Memories · Music

“Working Class Hero”

Last month I posted this piece, summarizing some of the music events that I have been involved with since last summer. I mentioned a performance that really stood out: “Working Class Hero”, John Lennon’s 1970 composition. “Hammered out on an acoustic guitar, each verse sung without hesitation or prompts, I was reminded of what a great song it is, and taken back to an evening at my uncle’s place in Southampton in early 1990. I must write about it sometime.” I return to the subject now.

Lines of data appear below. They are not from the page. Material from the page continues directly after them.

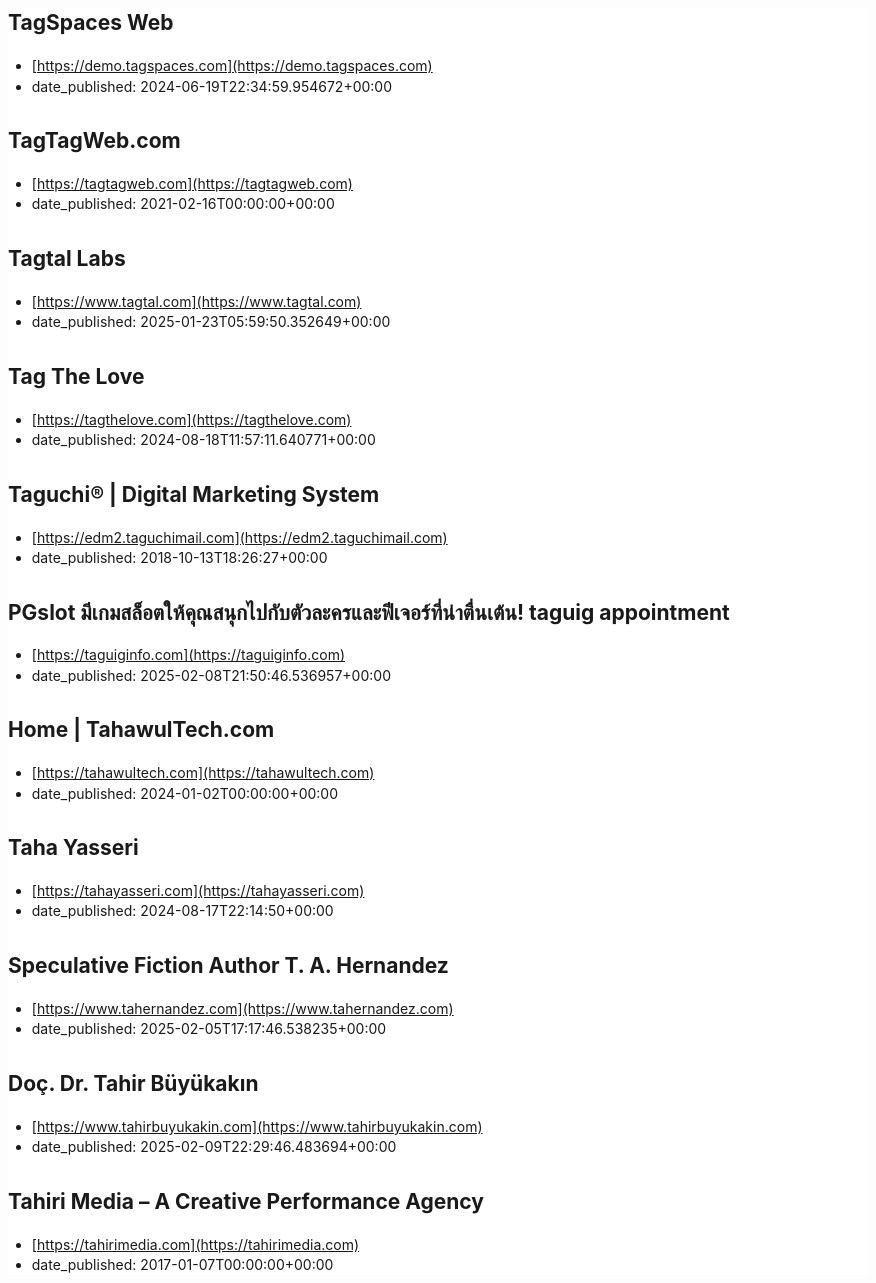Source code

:  ## TagSpaces Web
 - [https://demo.tagspaces.com](https://demo.tagspaces.com)
 - date_published: 2024-06-19T22:34:59.954672+00:00

 ## TagTagWeb.com
 - [https://tagtagweb.com](https://tagtagweb.com)
 - date_published: 2021-02-16T00:00:00+00:00

 ## Tagtal Labs
 - [https://www.tagtal.com](https://www.tagtal.com)
 - date_published: 2025-01-23T05:59:50.352649+00:00

 ## Tag The Love
 - [https://tagthelove.com](https://tagthelove.com)
 - date_published: 2024-08-18T11:57:11.640771+00:00

 ## Taguchi® | Digital Marketing System
 - [https://edm2.taguchimail.com](https://edm2.taguchimail.com)
 - date_published: 2018-10-13T18:26:27+00:00

 ## PGslot มีเกมสล็อตให้คุณสนุกไปกับตัวละครและฟีเจอร์ที่น่าตื่นเต้น! taguig appointment
 - [https://taguiginfo.com](https://taguiginfo.com)
 - date_published: 2025-02-08T21:50:46.536957+00:00

 ## Home | TahawulTech.com
 - [https://tahawultech.com](https://tahawultech.com)
 - date_published: 2024-01-02T00:00:00+00:00

 ## Taha Yasseri
 - [https://tahayasseri.com](https://tahayasseri.com)
 - date_published: 2024-08-17T22:14:50+00:00

 ## Speculative Fiction Author T. A. Hernandez
 - [https://www.tahernandez.com](https://www.tahernandez.com)
 - date_published: 2025-02-05T17:17:46.538235+00:00

 ## Doç. Dr. Tahir Büyükakın
 - [https://www.tahirbuyukakin.com](https://www.tahirbuyukakin.com)
 - date_published: 2025-02-09T22:29:46.483694+00:00

 ## Tahiri Media – A Creative Performance Agency
 - [https://tahirimedia.com](https://tahirimedia.com)
 - date_published: 2017-01-07T00:00:00+00:00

I have mentioned my uncle Jimmy a few times in this Blog. He was five years older than my mother, the younger of her two brothers. This piece, about a trip to a long-gone pub called The Emperor, explains why I only really got to know him when I was a teenager, unlike my other aunts and uncles who all lived in Ireland.

Once I learnt to drive, in 1987, I was able to visit him more often. He had settled in Southampton in the 1950s and was the only one of my parents’ siblings to marry someone from the UK. Jimmy and his wife Marge had six children. One of them, my cousin Shaun, died in 1983. By 1990 the others had all left home but Jimmy and Marge were taking care of one of their grandchildren, Matthew who was 16.

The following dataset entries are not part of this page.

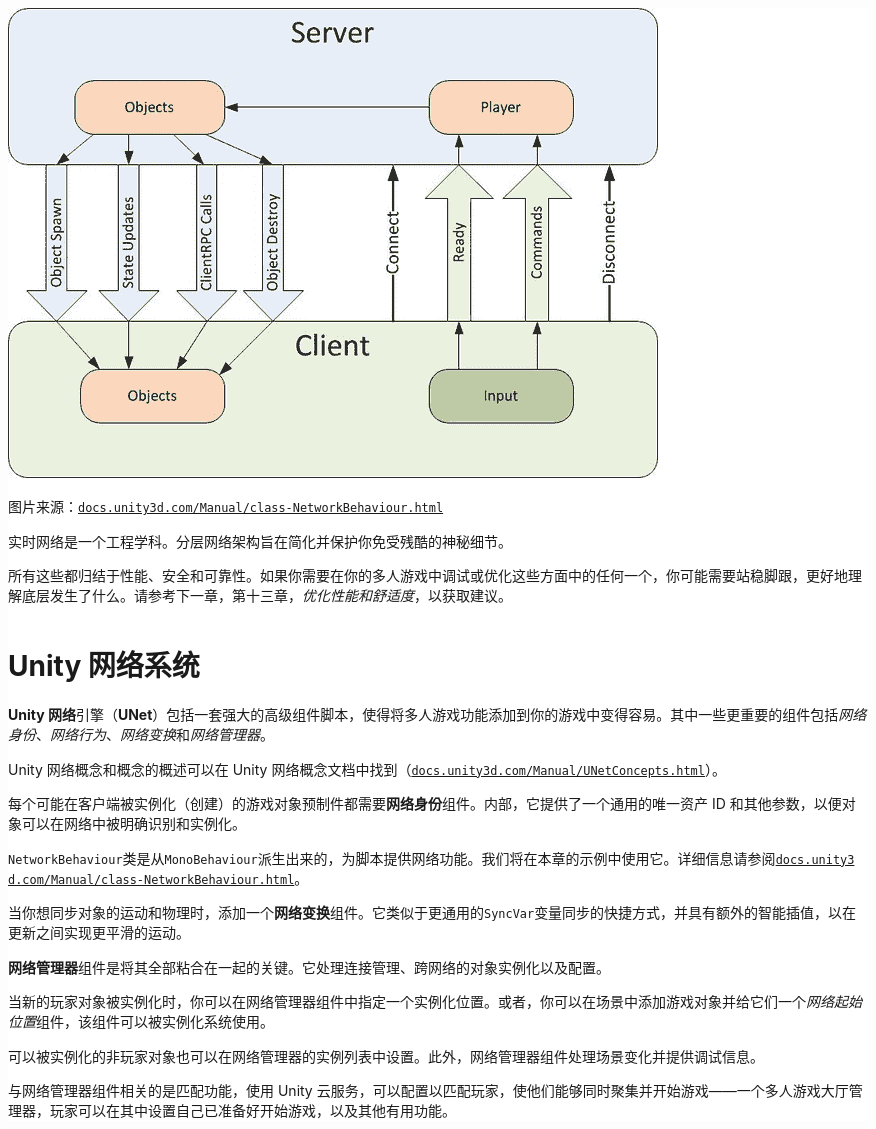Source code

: ![图片](img/d81af447-bdbf-426a-b0ba-6ace7f23b0f1.jpg)

图片来源：[`docs.unity3d.com/Manual/class-NetworkBehaviour.html`](https://docs.unity3d.com/Manual/class-NetworkBehaviour.html)

实时网络是一个工程学科。分层网络架构旨在简化并保护你免受残酷的神秘细节。

所有这些都归结于性能、安全和可靠性。如果你需要在你的多人游戏中调试或优化这些方面中的任何一个，你可能需要站稳脚跟，更好地理解底层发生了什么。请参考下一章，第十三章，*优化性能和舒适度*，以获取建议。

# Unity 网络系统

**Unity 网络**引擎（**UNet**）包括一套强大的高级组件脚本，使得将多人游戏功能添加到你的游戏中变得容易。其中一些更重要的组件包括*网络身份*、*网络行为*、*网络变换*和*网络管理器*。

Unity 网络概念和概念的概述可以在 Unity 网络概念文档中找到（[`docs.unity3d.com/Manual/UNetConcepts.html`](http://docs.unity3d.com/Manual/UNetConcepts.html)）。

每个可能在客户端被实例化（创建）的游戏对象预制件都需要**网络身份**组件。内部，它提供了一个通用的唯一资产 ID 和其他参数，以便对象可以在网络中被明确识别和实例化。

`NetworkBehaviour`类是从`MonoBehaviour`派生出来的，为脚本提供网络功能。我们将在本章的示例中使用它。详细信息请参阅[`docs.unity3d.com/Manual/class-NetworkBehaviour.html`](http://docs.unity3d.com/Manual/class-NetworkBehaviour.html)。

当你想同步对象的运动和物理时，添加一个**网络变换**组件。它类似于更通用的`SyncVar`变量同步的快捷方式，并具有额外的智能插值，以在更新之间实现更平滑的运动。

**网络管理器**组件是将其全部粘合在一起的关键。它处理连接管理、跨网络的对象实例化以及配置。

当新的玩家对象被实例化时，你可以在网络管理器组件中指定一个实例化位置。或者，你可以在场景中添加游戏对象并给它们一个*网络起始位置*组件，该组件可以被实例化系统使用。

可以被实例化的非玩家对象也可以在网络管理器的实例列表中设置。此外，网络管理器组件处理场景变化并提供调试信息。

与网络管理器组件相关的是匹配功能，使用 Unity 云服务，可以配置以匹配玩家，使他们能够同时聚集并开始游戏——一个多人游戏大厅管理器，玩家可以在其中设置自己已准备好开始游戏，以及其他有用功能。
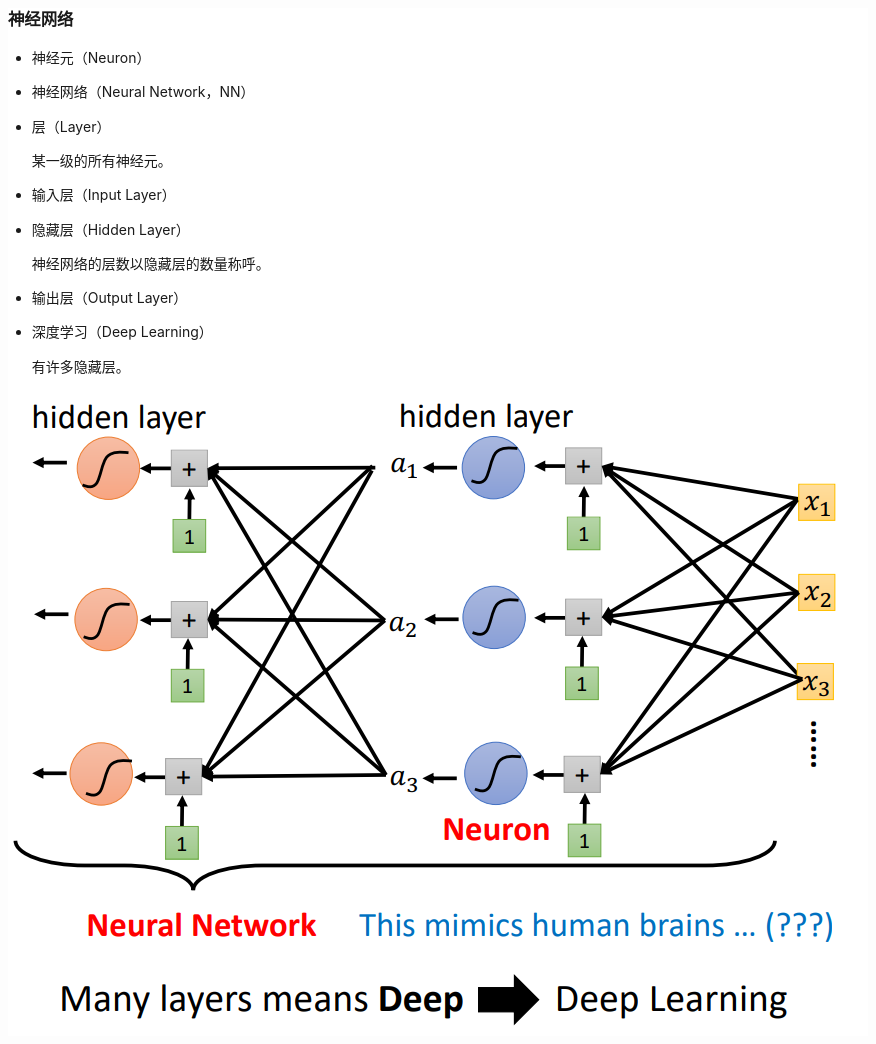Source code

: ### 神经网络

- 神经元（Neuron）

- 神经网络（Neural Network，NN）

- 层（Layer）

	某一级的所有神经元。

- 输入层（Input Layer）

- 隐藏层（Hidden Layer）

	神经网络的层数以隐藏层的数量称呼。

- 输出层（Output Layer）

- 深度学习（Deep Learning）

	有许多隐藏层。

![image-20220527171514061](images/基本概念/image-20220527171514061.png)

In March 1990 I drove down to Southampton with my uncle Shaun (the older of my mother’s two brothers) to visit Jimmy. My two uncles were both younger then than I am now. We spent the day in the house and then sometime after 7pm the two of them went to the local pub, The Woodman. I stayed in the house, chatting to my cousin Rosita. We’re the same age, and over the years I had spent more time with her, and got to know her better, than Jimmy’s other children.

We went upstairs to carry on our conversation and play some music, mostly records that her brother Shaun had owned. We were in his old room, but he hadn’t liveed at home for at least 10 years before his death. Matthew was with us. He was expecting us to go down to the pub to meet my uncles but we didn’t want to. Rosita thought of it as “an old man’s pub”. I didn’t drink or smoke, so didn’t spend much time in pubs back then.

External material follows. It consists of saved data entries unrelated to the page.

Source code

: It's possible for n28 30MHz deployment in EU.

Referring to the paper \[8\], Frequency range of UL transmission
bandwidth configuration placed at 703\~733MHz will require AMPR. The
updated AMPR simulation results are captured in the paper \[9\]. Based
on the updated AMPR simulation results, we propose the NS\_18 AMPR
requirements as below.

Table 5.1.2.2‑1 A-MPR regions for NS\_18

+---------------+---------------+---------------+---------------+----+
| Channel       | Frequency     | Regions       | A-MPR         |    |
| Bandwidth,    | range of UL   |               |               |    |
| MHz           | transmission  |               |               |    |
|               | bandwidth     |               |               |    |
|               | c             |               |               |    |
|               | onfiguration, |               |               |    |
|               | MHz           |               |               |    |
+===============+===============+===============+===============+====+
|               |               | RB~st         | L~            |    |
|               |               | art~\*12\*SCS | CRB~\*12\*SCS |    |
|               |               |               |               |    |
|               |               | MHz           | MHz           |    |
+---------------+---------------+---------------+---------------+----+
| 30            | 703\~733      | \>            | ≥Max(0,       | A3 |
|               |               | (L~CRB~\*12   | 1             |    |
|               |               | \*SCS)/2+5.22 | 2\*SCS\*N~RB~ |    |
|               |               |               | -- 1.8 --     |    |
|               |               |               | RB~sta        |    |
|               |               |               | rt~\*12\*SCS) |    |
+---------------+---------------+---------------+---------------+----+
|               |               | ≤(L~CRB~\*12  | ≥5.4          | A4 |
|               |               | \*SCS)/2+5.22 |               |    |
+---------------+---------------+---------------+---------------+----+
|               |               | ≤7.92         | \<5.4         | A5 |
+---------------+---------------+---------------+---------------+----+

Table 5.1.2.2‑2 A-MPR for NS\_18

I flicked through the 7” singles and played a few of them while we were chatting. The only song I remember playing was “Working Class Hero”, the B-side of “Imagine”. I played it over and over again, maybe 15 times. I learnt the words to the song by playing it repeatedly. Matthew kept asking when we were going to the Woodman. I kept putting the needle back to the start of the record. “Working Class Hero” was still playing when my uncles came back from the pub. Around 11pm Shaun and I headed back to London.

I didn’t see Matthew again. Within a year he had died, in an incident involving a motorbike. We never heard the full story. I drove my mother and my uncle Shaun down to Southampton for the funeral. I thought back to the previous March, sitting in my cousin Shaun’s old room playing his records. It comes to mind whenever I hear “Working Class Hero”.